→ **WRITTEN TASK**
What are the lines, copied exactly, from the one containing "s prévisions météorologiques" through the last line of the records below, both included?

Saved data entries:
★ ★ ★

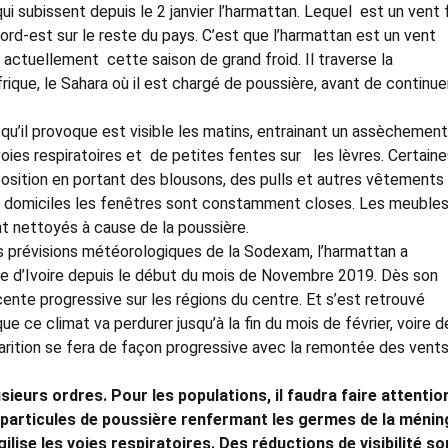
ui subissent depuis le 2 janvier l’harmattan. Lequel est un vent 
nord-est sur le reste du pays. C’est que l’harmattan est un vent
t actuellement cette saison de grand froid. Il traverse la
rique, le Sahara où il est chargé de poussière, avant de continue
 qu’il provoque est visible les matins, entrainant un assèchemen
voies respiratoires et de petites fentes sur les lèvres. Certain
position en portant des blousons, des pulls et autres vêtements
s domiciles les fenêtres sont constamment closes. Les meubles
nt nettoyés à cause de la poussière.
s prévisions météorologiques de la Sodexam, l’harmattan a
te d’Ivoire depuis le début du mois de Novembre 2019. Dès son
cente progressive sur les régions du centre. Et s’est retrouvé
le que ce climat va perdurer jusqu’à la fin du mois de février, voire 
parition se fera de façon progressive avec la remontée des vent
ieurs ordres. Pour les populations, il faudra faire attentio
particules de poussière renfermant les germes de la méning
gilise les voies respiratoires. Des réductions de visibilité so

★ ★ ★

→ **EXERCISE RESPONSE**
s prévisions météorologiques de la Sodexam, l’harmattan a
te d’Ivoire depuis le début du mois de Novembre 2019. Dès son
cente progressive sur les régions du centre. Et s’est retrouvé
le que ce climat va perdurer jusqu’à la fin du mois de février, voire 
parition se fera de façon progressive avec la remontée des vent
ieurs ordres. Pour les populations, il faudra faire attentio
particules de poussière renfermant les germes de la méning
gilise les voies respiratoires. Des réductions de visibilité so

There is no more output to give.